Action item A: In the processor circuitry text, what implements the processor circuitry 612 in the example of FIG. 8?
Action item B: Reproduce the processor circuitry text between "FIG. 8 is a" and "the corresponding software.", inclusive.

Text segment:
Each core 702 and/or, more generally, the microprocessor 700 may include additional and/or alternate structures to those shown and described above. For example, one or more clock circuits, one or more power supplies, one or more power gates, one or more cache home agents (CHAs), one or more converged/common mesh stops (CMSs), one or more shifters (e.g., barrel shifter(s)) and/or other circuitry may be present. The microprocessor 700 is a semiconductor device fabricated to include many transistors interconnected to implement the structures described above in one or more integrated circuits (ICs) contained in one or more packages. The processor circuitry may include and/or cooperate with one or more accelerators. In some examples, accelerators are implemented by logic circuitry to perform certain tasks more quickly and/or efficiently than can be done by a general purpose processor. Examples of accelerators include ASICs and FPGAs such as those discussed herein. A GPU or other programmable device can also be an accelerator. Accelerators may be on-board the processor circuitry, in the same chip package as the processor circuitry and/or in one or more separate packages from the processor circuitry.

FIG. 8 is a block diagram of another example implementation of the processor circuitry 612 of FIG. 6. In this example, the processor circuitry 612 is implemented by FPGA circuitry 800. The FPGA circuitry 800 can be used, for example, to perform operations that could otherwise be performed by the example microprocessor 700 of FIG. 7 executing corresponding machine readable instructions. However, once configured, the FPGA circuitry 800 instantiates the machine readable instructions in hardware and, thus, can often execute the operations faster than they could be performed by a general purpose microprocessor executing the corresponding software.

Provided material:

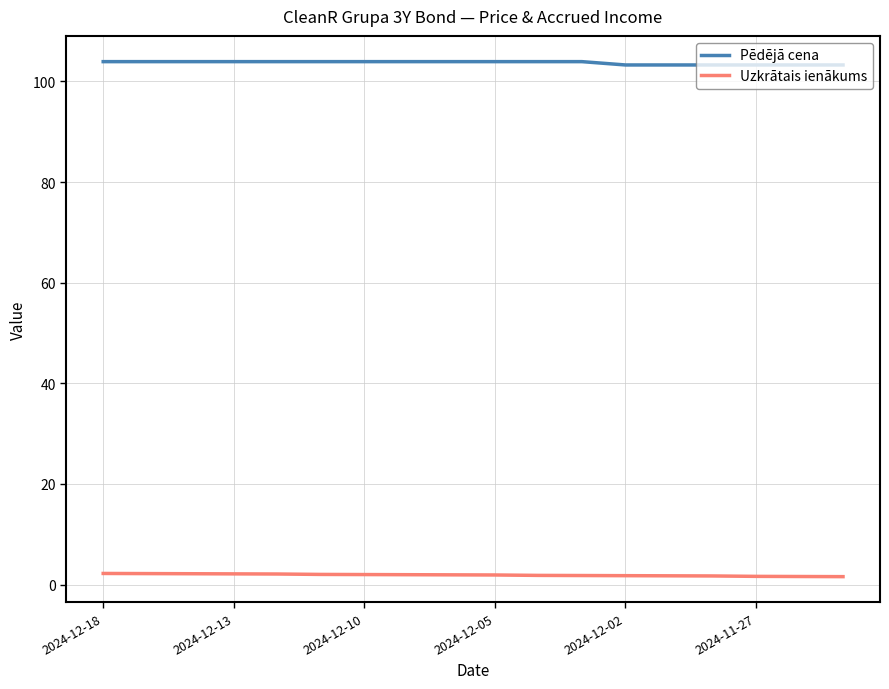

Does the chart display data point markers on the line(s)?

No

Result A: FPGA circuitry 800.

Result B:
FIG. 8 is a block diagram of another example implementation of the processor circuitry 612 of FIG. 6. In this example, the processor circuitry 612 is implemented by FPGA circuitry 800. The FPGA circuitry 800 can be used, for example, to perform operations that could otherwise be performed by the example microprocessor 700 of FIG. 7 executing corresponding machine readable instructions. However, once configured, the FPGA circuitry 800 instantiates the machine readable instructions in hardware and, thus, can often execute the operations faster than they could be performed by a general purpose microprocessor executing the corresponding software.